Все трое повернулись к окну. Фиалка, еще утром бывшая жалким комочком увядших листьев, теперь стояла прямая и гордая. Среди сочной зеленой листвы алели два новых, крошечных, но несомненных бутона.
Воцарилась гробовая тишина, которую нарушил только довольный голосок из коридора.
— Видите? А вы не верили. Я же говорила — там есть заклинание, чтобы цветы оживлять.
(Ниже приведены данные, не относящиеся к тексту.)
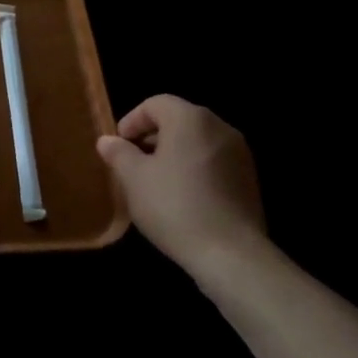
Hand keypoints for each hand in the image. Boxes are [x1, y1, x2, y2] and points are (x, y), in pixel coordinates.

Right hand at [98, 96, 269, 285]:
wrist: (231, 254)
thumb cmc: (174, 206)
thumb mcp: (134, 179)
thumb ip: (119, 153)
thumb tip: (107, 140)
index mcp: (190, 119)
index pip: (155, 103)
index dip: (132, 121)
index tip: (119, 147)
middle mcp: (219, 127)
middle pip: (178, 119)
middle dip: (152, 137)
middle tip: (133, 164)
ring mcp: (239, 153)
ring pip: (197, 141)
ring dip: (173, 154)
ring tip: (156, 183)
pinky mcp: (249, 179)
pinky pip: (213, 162)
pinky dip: (194, 169)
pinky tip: (182, 198)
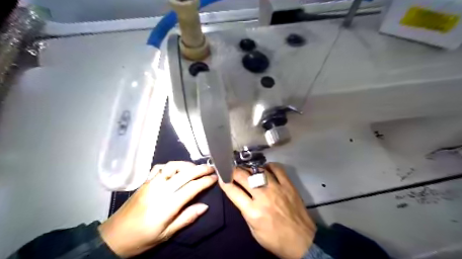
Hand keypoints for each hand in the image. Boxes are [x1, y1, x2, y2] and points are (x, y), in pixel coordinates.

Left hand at [97, 162, 216, 256]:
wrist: (113, 237)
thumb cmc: (142, 238)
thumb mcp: (166, 234)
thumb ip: (186, 218)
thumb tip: (205, 206)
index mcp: (167, 205)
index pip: (192, 187)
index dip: (205, 181)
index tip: (215, 178)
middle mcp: (160, 189)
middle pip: (185, 173)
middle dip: (200, 169)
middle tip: (211, 168)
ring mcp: (151, 183)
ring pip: (172, 166)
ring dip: (187, 164)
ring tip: (196, 168)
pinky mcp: (145, 182)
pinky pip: (159, 167)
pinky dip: (171, 165)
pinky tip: (176, 169)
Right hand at [220, 164, 317, 258]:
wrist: (302, 242)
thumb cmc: (275, 240)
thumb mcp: (254, 231)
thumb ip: (245, 211)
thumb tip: (239, 195)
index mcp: (253, 211)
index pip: (233, 191)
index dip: (224, 181)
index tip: (221, 176)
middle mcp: (263, 197)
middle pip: (243, 176)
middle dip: (234, 171)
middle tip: (233, 170)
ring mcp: (277, 188)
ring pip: (258, 170)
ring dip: (250, 169)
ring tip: (248, 170)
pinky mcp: (288, 185)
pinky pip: (277, 169)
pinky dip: (269, 166)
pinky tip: (265, 168)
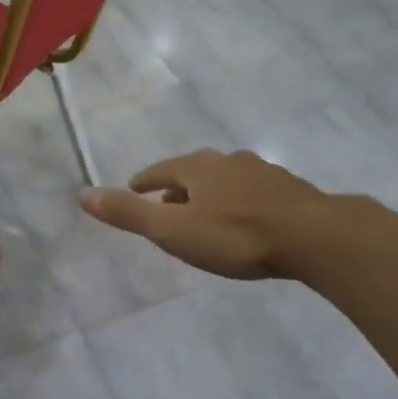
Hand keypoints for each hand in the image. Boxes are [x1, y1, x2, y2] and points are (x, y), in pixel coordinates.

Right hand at [79, 149, 342, 279]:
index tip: (134, 188)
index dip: (144, 182)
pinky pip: (254, 192)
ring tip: (205, 214)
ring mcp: (263, 172)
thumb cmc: (235, 235)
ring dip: (210, 194)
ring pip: (226, 180)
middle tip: (166, 206)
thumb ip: (129, 214)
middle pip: (193, 172)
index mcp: (197, 167)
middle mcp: (228, 161)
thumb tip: (83, 194)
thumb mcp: (173, 230)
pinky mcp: (290, 190)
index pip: (160, 170)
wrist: (314, 237)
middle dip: (177, 187)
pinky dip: (240, 202)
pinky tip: (247, 220)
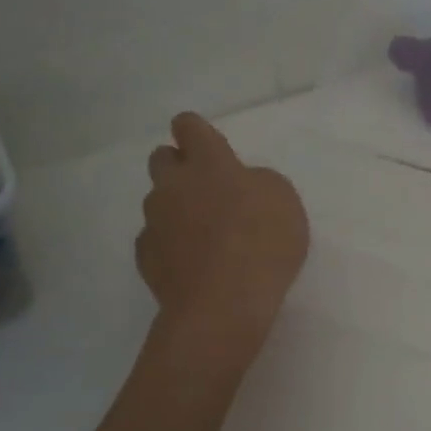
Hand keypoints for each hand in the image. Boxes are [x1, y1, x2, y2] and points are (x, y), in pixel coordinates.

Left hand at [134, 113, 308, 340]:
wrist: (222, 304)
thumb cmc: (263, 243)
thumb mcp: (284, 200)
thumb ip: (258, 182)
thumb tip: (242, 185)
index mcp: (209, 164)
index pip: (189, 127)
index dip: (196, 131)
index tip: (207, 143)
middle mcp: (173, 185)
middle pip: (162, 158)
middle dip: (179, 166)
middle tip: (207, 188)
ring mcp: (154, 221)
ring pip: (158, 201)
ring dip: (176, 207)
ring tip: (204, 234)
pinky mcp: (145, 257)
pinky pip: (155, 239)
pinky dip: (171, 244)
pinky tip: (192, 262)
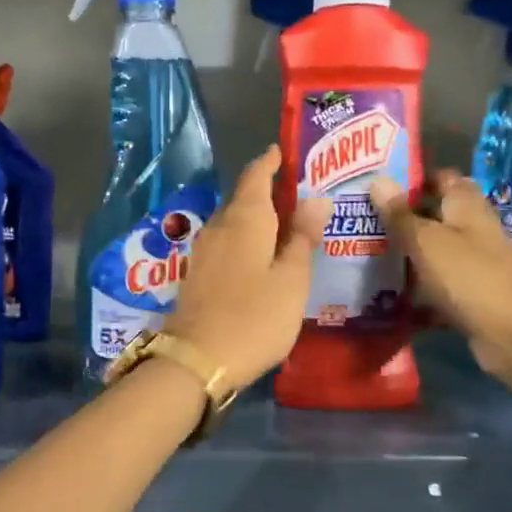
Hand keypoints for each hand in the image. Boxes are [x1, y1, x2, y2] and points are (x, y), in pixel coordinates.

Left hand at [165, 147, 331, 389]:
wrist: (197, 359)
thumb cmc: (254, 317)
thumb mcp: (291, 279)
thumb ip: (302, 238)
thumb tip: (315, 198)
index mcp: (245, 219)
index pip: (256, 176)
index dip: (270, 162)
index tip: (282, 152)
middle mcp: (219, 227)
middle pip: (242, 198)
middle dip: (266, 191)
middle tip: (297, 192)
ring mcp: (203, 252)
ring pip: (232, 222)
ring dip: (255, 218)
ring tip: (283, 223)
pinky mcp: (196, 275)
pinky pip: (225, 244)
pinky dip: (244, 240)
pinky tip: (259, 255)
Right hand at [368, 171, 511, 381]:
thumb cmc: (471, 277)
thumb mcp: (427, 242)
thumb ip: (400, 214)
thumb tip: (376, 179)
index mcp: (467, 207)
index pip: (442, 179)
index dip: (413, 179)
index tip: (377, 186)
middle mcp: (474, 231)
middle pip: (436, 217)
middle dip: (402, 219)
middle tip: (360, 223)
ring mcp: (474, 266)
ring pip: (434, 253)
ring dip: (406, 256)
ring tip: (364, 256)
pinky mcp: (471, 297)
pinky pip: (437, 286)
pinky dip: (417, 290)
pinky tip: (387, 296)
Правда, для него нужна капелька крови, но я укололась вчера иголкой, так что все по правилам
***
— Капелька… чего? — голос Ольги прозвучал так, будто его пропустили через мясорубку.
Алина стояла в дверях кухни, держа в руках листок бумаги с криво нарисованным цветком и какими-то закорючками по краям.
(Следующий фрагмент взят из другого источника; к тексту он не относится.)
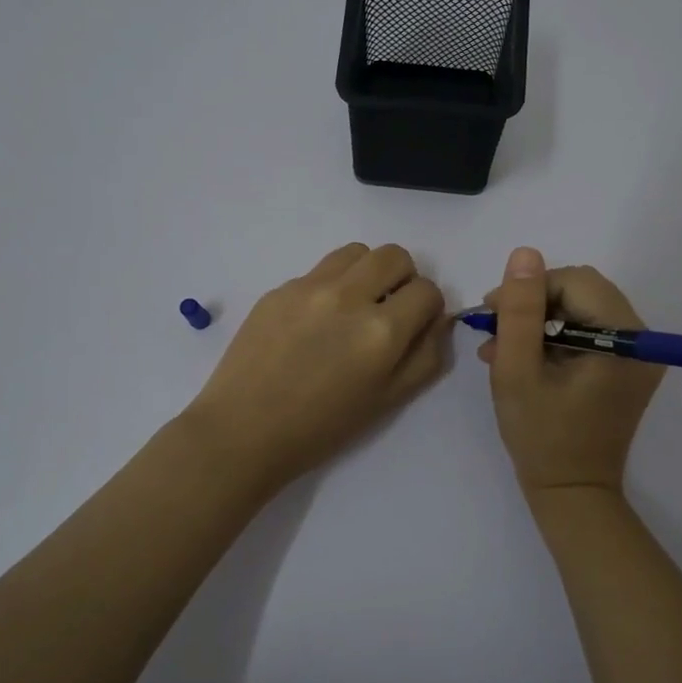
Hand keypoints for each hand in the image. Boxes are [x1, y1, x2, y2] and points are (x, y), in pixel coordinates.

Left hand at [185, 243, 449, 491]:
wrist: (244, 431)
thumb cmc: (321, 428)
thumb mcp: (388, 401)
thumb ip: (424, 355)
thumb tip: (437, 319)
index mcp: (380, 331)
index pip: (427, 290)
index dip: (428, 307)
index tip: (415, 324)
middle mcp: (348, 297)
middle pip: (394, 255)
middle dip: (402, 278)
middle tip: (388, 308)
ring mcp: (308, 287)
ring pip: (356, 251)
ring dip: (367, 271)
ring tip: (354, 305)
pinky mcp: (279, 288)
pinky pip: (319, 270)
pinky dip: (331, 286)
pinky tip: (314, 322)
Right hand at [479, 248, 663, 497]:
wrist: (572, 494)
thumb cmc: (541, 436)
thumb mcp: (517, 370)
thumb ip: (520, 310)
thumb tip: (525, 253)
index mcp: (623, 339)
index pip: (575, 282)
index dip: (531, 289)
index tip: (492, 313)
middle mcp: (642, 341)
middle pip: (582, 292)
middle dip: (534, 305)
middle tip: (495, 332)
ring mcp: (638, 356)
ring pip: (582, 309)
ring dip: (540, 322)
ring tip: (501, 350)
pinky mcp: (627, 368)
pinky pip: (589, 332)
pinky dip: (554, 338)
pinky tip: (523, 359)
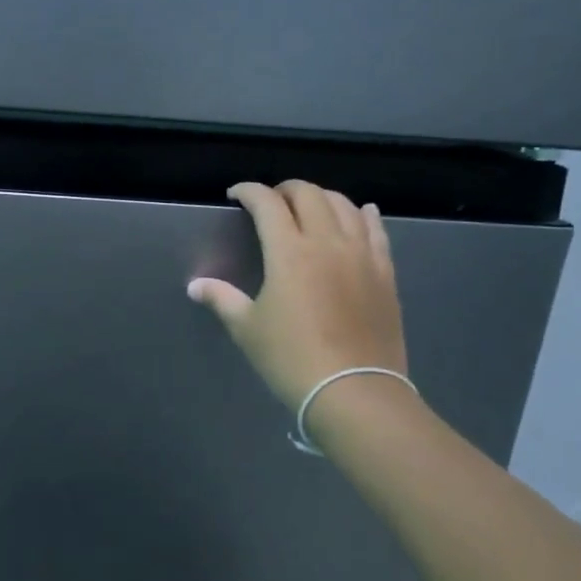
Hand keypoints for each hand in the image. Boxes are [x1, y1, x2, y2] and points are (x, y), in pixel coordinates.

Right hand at [188, 181, 407, 412]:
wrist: (355, 392)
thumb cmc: (292, 358)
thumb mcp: (247, 329)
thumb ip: (222, 299)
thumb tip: (195, 286)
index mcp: (289, 252)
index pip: (267, 203)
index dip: (248, 191)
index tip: (235, 195)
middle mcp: (327, 242)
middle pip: (308, 194)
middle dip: (284, 189)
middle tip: (270, 201)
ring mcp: (361, 255)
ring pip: (344, 205)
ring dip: (322, 197)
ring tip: (309, 207)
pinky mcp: (385, 273)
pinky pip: (377, 230)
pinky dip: (365, 215)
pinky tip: (362, 212)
— Крови, — невозмутимо пояснила девочка. — Там так написано. «Капля жертвенной крови дарует силы земные». Я не сильно укололась. Чуть-чуть. И посмотрите, как фиалочка ожила! Я теперь знаю, как бабушкины кактусы спасать!
Мария Петровна, которая уже открыла рот для очередной язвительной реплики, замерла с открытым ртом. Ее взгляд метнулся от сияющей внучки к фиалке, которая и правда выглядела так, будто только что сошла с витрины цветочного магазина.
— Это… это, наверное, от полива, — неуверенно пробормотала она. — Я вчера удобрение в воду добавила. «Радуга» называется. Там на этикетке такой же цветок нарисован.
— Бабуля, ты уже год как «Радугу» не покупаешь, — парировала Алина. — Говорила, что она дорогая, а толку — как дохли растения, так и дохнут. Кроме фиалки. Теперь она не дохнет.
Андрей первым пришел в себя. Он тяжело вздохнул и подошел к дочери, присев перед ней на корточки.
— Солнышко, слушай меня внимательно. Никаких уколов. Никаких иголок. Никакой крови. Ты меня поняла? Это очень и очень опасно.
— Но папа, это же всего лишь капелька! Как от комарика!
— НЕТ! — это крикнули уже хором Ольга и Андрей.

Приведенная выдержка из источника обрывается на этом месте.